-- begin SOURCE DOCUMENT --

My friend survived his ordeal, changed for sure, and has returned to live boldly and do great things with his experience.  And I began to see that life had a deeper meaning and a greater purpose and found that learning and service and pastoral work and faith were places that I was called to.  Hineini.  Like Abraham in the midst of the wilderness, I heard a call.  Here I am.

You may be thinking to yourself, “Nice story rabbi, but that has never happened to me.” I wonder? Really? You’ve never felt drawn to act, pulled up from the inside out by something bigger than yourself? I have a hunch that hineini moments are available to all of us all the time, if we are open to both “hearing” and responding.

One reason we tend to shut out “God’s voice,” or what some might call the voice of conscience or the yearnings of our soul, is that, more often than not, the message is uncomfortable, challenging or down right scary. When God called to Abraham, Abraham thought God asked him to sacrifice his beloved son Isaac. Who would want to answer that call? God, wrong number!  When God called to Moses, it was to lead a revolution against the mightiest country and the most powerful despot of the known world at that time.  Leave a message at the beep ,,,,  Beep! No wonder Moses balked! I wonder if Moses didn’t occasionally think, “You know if I would have just kept walking and not stopped to look at that darn bush, life would have been so much easier.”

Thankfully, we are not Abraham or Moses. The kind of Divine communication I am talking about is less demanding and more subtle. As the prophet Elijah found out, God is often not in the fire, or earthquake but rather in the “still small voice” (after 1Kings:19:12). That’s the call we need to hear: the still small voice of conscience, the yearning of our souls, the sometimes desperate pleas of our hearts. But since the call is subtler, it is often harder to hear, especially given the blistering pace of most of our lives, not to mention the deafening background noise that surrounds us.

Remember how when God calls to Moses at the Burning Bush, he responds, Hineini. What if, at that very moment, Moses had been updating his status on Facebook? According to the Midrash, many shepherds passed by that bush but only Moses notices that it was burning and not being consumed. He stares at it in amazement, and then, only after God has Moses’ full attention, that God calls: “Moses, Moses” and he responds, “Hineini.”

-- end SOURCE DOCUMENT --

*YOUR TASK*.
Carry the hineini sermon forward, picking up right after its last sentence about Moses answering at the Burning Bush.

-- begin DATASET --

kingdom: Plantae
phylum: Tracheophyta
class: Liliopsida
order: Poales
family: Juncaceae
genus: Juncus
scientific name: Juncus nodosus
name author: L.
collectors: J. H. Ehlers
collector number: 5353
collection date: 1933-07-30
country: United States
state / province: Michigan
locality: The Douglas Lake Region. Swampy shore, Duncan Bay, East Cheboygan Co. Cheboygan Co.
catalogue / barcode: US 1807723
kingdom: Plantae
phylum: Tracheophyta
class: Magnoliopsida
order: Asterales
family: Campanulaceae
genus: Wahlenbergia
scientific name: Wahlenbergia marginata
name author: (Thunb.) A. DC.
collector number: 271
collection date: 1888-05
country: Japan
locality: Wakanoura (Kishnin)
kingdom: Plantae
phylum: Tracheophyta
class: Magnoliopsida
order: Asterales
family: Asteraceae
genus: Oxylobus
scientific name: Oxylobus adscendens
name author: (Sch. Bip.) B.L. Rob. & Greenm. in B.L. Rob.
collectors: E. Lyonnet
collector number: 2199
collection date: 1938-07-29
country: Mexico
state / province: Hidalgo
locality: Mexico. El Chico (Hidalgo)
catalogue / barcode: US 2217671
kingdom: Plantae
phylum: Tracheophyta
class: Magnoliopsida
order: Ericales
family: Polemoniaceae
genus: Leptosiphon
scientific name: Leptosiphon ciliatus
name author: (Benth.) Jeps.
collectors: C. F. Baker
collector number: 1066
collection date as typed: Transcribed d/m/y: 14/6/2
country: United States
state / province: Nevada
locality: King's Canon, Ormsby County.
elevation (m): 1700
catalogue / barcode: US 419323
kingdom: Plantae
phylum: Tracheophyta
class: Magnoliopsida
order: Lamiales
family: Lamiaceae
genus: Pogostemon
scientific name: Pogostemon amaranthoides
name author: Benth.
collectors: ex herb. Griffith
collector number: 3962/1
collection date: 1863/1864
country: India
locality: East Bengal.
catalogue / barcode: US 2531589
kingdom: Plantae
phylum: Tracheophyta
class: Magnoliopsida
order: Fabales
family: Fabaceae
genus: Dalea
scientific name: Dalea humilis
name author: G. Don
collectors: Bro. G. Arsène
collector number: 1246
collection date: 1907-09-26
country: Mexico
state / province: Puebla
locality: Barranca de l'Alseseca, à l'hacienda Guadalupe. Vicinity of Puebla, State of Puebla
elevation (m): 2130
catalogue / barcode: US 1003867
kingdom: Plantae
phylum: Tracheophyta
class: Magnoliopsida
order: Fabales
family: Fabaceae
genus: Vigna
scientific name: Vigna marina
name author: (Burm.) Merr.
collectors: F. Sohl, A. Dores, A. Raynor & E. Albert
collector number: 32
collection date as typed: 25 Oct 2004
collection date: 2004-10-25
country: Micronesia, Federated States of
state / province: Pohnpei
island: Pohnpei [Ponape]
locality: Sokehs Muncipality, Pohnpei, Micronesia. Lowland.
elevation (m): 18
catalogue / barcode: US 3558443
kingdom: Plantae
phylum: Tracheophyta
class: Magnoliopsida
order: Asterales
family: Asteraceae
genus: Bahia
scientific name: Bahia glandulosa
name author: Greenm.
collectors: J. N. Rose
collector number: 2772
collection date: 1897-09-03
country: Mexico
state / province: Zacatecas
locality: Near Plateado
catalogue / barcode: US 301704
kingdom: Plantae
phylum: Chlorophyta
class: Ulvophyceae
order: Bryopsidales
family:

-- end DATASET --

*RESULT OF THIS EXERCISE*.
Ayeka, Ayeka, Ayeka!? Where are you! Where are you? Where are we? I do believe God calls even those who don’t believe in God! In fact, I often think our problems with divinity are mostly about language — I call it “God” you may call it “our higher selves” or “conscience.” Can we let go of that struggle and focus on the results of that struggle — what we want out of life, how we want to live. The question is, are we able to hear “the still small voice” — can we hear it, and respond, “hineini, here I am.”

Let’s move from the vertical plane, bein adam l’makom/between a person and The Place — a grand name for God, to the horizontal plain, bein adam l’havero/one person and another.

To do this, let’s return to the story of the Akeda. When Abraham and Isaac are on their way up the mountain, Isaac, perhaps realizing that things are not adding up — we have everything for the sacrifice but the animal to slaughter! — he calls to his father: “Avi” and that is when Abraham responds “Hineini,” here I am my son.

Every time I read the Akedah I am struck by the silence between father and son — Abraham and Isaac hardly say a word to each other. Rabbi Rick Jacobs comments: “I wonder if the father of the Jewish people (Abraham) has any idea who his son is?  Abraham is too consumed with his holy work to notice the fragile, little boy (Isaac).”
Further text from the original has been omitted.